Easing your mental health

Individuality is not only what we physically perceive; it is also what we deal with inside. By not actively having to hide certain parts of ourselves, such as our depressive moods, we will have more time to channel this energy into our work. During COVID-19,n a wave of compassion has highlighted mental health and the importance of not stigmatizing it in the workplace. As we prepare ourselves to go back to IRL work, we should reflect on this because our mental health is, too, what makes us the individuals we are. 

It is extremely hard to talk about mental health, but we can start a conversation with compassion.
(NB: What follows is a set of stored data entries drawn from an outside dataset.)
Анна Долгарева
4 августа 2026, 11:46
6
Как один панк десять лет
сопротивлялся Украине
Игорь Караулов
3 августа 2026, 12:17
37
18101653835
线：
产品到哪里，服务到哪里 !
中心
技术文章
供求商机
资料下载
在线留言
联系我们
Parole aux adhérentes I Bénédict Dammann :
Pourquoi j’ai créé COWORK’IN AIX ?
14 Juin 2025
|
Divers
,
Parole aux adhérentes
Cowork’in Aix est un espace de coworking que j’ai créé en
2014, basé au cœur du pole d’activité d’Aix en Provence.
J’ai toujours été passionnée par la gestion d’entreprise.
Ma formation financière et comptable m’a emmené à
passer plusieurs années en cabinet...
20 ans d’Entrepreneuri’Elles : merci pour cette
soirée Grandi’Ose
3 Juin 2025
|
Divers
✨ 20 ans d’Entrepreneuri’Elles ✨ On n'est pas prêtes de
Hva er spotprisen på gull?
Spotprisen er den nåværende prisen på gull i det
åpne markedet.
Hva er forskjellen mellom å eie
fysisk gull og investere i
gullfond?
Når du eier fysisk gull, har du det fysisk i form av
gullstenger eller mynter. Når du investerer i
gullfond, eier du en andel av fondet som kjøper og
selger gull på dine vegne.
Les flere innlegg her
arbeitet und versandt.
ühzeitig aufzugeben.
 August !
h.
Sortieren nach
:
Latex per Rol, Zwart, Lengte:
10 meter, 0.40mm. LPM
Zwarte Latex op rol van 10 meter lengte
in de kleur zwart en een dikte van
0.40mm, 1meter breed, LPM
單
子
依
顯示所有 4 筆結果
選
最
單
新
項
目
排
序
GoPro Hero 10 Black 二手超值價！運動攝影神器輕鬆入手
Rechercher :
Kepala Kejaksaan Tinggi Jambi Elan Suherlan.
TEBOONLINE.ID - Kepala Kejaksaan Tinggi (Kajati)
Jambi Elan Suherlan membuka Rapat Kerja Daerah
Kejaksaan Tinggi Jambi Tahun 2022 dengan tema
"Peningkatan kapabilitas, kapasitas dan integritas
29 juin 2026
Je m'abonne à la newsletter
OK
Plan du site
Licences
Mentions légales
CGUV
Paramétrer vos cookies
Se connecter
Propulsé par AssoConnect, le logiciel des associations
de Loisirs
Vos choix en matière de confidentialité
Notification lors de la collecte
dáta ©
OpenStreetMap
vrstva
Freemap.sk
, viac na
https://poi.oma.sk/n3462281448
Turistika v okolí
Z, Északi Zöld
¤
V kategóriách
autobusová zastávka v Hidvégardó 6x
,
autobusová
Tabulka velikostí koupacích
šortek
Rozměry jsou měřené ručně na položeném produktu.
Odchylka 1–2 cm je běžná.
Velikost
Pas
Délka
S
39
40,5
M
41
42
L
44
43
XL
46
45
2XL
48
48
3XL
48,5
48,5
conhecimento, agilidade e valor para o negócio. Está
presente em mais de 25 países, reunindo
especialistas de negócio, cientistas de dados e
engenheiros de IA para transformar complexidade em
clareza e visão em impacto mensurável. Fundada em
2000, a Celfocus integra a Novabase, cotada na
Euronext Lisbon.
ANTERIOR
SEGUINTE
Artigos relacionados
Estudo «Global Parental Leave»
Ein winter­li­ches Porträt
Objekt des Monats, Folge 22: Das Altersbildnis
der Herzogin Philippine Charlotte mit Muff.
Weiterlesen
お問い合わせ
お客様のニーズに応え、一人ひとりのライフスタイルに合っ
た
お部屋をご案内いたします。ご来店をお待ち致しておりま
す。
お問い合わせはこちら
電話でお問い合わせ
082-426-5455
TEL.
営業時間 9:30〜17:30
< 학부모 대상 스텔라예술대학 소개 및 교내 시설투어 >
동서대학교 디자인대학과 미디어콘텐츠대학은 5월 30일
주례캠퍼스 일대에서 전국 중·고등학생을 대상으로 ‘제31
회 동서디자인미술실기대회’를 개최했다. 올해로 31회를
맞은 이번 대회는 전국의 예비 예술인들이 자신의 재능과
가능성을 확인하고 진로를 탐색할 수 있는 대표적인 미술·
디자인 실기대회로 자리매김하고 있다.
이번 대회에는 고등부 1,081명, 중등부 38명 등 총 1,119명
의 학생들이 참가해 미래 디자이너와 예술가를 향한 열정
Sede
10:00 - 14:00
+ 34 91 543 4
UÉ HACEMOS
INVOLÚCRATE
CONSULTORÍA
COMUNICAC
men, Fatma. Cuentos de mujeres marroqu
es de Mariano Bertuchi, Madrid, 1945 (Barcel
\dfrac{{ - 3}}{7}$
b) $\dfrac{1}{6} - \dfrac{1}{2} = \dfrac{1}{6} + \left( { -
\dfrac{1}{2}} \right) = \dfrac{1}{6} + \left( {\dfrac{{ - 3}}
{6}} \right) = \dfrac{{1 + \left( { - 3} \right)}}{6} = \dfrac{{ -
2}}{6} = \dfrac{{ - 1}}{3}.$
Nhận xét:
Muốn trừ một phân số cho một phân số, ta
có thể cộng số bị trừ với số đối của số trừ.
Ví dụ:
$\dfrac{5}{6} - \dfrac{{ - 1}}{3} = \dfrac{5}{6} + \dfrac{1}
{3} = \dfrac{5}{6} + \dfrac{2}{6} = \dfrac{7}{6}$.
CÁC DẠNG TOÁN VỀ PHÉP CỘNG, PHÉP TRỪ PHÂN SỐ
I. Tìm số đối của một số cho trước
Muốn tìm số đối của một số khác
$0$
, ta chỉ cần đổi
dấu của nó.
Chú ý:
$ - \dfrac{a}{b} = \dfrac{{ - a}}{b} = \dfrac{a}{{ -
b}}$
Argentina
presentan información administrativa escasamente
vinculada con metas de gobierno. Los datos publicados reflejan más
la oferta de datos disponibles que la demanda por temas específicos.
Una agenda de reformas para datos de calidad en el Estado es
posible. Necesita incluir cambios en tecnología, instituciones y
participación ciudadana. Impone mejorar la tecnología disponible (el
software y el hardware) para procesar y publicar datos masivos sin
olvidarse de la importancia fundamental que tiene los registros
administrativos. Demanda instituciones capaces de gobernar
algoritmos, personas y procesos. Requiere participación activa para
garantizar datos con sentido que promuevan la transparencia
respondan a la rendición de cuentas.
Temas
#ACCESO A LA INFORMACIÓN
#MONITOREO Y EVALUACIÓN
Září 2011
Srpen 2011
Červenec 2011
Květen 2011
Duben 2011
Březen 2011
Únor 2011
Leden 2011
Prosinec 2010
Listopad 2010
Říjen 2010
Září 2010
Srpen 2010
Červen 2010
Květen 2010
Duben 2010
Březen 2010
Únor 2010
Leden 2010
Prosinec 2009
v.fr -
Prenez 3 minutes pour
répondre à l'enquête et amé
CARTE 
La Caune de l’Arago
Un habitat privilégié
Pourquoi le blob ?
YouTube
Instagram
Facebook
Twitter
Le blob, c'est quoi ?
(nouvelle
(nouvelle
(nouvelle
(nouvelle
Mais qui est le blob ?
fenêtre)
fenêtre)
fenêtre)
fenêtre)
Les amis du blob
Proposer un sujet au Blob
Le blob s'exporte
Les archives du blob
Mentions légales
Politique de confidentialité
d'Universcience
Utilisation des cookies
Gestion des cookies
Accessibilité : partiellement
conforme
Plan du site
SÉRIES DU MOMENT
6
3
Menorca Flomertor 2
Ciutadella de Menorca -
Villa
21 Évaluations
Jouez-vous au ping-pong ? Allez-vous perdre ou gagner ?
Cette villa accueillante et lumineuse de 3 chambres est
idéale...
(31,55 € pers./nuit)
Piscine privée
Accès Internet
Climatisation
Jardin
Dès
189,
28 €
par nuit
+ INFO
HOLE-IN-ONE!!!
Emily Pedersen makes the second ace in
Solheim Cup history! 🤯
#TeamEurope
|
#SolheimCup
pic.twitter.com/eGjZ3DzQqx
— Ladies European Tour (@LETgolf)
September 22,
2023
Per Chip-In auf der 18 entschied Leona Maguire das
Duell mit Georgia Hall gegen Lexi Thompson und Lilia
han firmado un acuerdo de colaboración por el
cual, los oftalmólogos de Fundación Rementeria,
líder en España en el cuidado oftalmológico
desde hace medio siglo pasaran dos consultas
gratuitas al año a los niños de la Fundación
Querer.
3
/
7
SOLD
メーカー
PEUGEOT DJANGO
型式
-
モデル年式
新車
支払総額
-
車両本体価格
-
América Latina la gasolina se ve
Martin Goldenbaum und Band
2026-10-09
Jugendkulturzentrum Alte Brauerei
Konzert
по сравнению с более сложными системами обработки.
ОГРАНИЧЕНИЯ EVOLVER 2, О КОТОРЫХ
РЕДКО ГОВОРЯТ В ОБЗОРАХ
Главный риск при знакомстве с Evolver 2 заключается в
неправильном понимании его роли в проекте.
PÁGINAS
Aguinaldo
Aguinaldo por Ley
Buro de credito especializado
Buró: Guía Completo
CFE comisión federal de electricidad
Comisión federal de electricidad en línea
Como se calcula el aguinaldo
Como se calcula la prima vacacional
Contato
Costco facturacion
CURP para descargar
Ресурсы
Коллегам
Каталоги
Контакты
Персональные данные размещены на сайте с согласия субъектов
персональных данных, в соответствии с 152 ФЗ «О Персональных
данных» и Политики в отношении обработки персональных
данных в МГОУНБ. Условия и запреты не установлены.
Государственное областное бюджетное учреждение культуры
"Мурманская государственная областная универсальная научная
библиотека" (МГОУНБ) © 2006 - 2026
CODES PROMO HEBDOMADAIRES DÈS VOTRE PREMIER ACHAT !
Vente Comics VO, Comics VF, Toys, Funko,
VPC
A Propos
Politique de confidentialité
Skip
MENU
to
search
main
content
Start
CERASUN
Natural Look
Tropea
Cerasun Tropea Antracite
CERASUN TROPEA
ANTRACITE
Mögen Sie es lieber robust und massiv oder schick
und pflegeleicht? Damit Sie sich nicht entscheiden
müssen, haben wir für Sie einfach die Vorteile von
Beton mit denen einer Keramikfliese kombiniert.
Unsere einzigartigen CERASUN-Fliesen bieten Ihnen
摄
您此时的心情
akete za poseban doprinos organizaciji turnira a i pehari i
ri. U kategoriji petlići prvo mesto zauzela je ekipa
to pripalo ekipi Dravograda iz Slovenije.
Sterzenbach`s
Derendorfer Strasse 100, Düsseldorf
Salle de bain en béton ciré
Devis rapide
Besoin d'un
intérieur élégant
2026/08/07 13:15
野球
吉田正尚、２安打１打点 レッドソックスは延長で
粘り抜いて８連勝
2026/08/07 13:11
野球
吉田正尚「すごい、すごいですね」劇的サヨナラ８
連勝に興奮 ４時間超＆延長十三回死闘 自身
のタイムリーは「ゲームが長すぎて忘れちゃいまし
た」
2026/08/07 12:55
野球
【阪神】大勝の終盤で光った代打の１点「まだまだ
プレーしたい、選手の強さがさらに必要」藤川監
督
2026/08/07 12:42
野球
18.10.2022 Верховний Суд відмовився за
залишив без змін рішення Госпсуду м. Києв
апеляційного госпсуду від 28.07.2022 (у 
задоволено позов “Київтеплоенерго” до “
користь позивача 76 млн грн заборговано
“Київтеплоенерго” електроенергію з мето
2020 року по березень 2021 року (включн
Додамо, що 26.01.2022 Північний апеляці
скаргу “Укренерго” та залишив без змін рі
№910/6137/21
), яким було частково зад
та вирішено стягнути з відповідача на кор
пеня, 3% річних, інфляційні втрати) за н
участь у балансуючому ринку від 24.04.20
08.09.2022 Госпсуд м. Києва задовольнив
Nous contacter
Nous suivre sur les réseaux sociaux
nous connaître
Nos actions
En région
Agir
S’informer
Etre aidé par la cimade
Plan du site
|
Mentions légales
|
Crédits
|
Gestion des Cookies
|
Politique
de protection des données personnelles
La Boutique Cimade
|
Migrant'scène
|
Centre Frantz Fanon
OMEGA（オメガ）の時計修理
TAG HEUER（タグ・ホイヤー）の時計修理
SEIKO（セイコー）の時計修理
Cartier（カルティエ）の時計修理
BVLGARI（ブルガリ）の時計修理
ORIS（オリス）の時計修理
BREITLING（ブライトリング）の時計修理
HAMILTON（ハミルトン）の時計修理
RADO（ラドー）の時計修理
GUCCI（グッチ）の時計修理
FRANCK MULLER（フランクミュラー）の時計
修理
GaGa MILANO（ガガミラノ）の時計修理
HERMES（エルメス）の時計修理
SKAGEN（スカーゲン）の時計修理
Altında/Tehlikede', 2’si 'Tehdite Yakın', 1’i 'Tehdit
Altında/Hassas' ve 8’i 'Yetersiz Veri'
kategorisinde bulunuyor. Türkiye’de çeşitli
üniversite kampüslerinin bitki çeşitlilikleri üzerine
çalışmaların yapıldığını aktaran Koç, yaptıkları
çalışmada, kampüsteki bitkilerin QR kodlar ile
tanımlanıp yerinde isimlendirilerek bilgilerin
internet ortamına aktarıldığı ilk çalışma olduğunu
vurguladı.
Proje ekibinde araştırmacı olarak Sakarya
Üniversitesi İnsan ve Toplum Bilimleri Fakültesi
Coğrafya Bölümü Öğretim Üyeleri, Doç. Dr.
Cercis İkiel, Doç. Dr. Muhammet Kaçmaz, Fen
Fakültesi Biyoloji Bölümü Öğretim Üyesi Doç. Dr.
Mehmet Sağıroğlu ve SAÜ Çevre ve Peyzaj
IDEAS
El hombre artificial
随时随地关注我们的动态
In a Harvard Hillel discussion entitled “Mental Health as an Invisible Dimension of Diversity’,” the director of the office of race, equity, and inclusion at the Massachusetts Department of Mental Health Joy Connell expressed: “There’s a lot of reasons people are fearful or hesitant to disclose this,” reasons such as fear of diminished expectations around work performance, fear of pressure to resign, and fear of how disclosure could affect social interactions with colleagues. “We spend so much of our waking time at work at these jobs, and to have that happen has got to be awful,” according to the same article based on the expert panel. Little by little, we can diminish those reasons and stigmatized fear at the workplace and make it easier for our future generation. They don’t need to carry that pressure.

So, as we ease back into our busy lives, let’s work on rewriting society’s outdated rulebook with what we’ve learned during this dreadful pandemic. Let’s flourish our individuality in a healthy and compassion-filled way and use our voices to make sure we’re being heard at our workplace — advocating for both our physical appearance and mental health.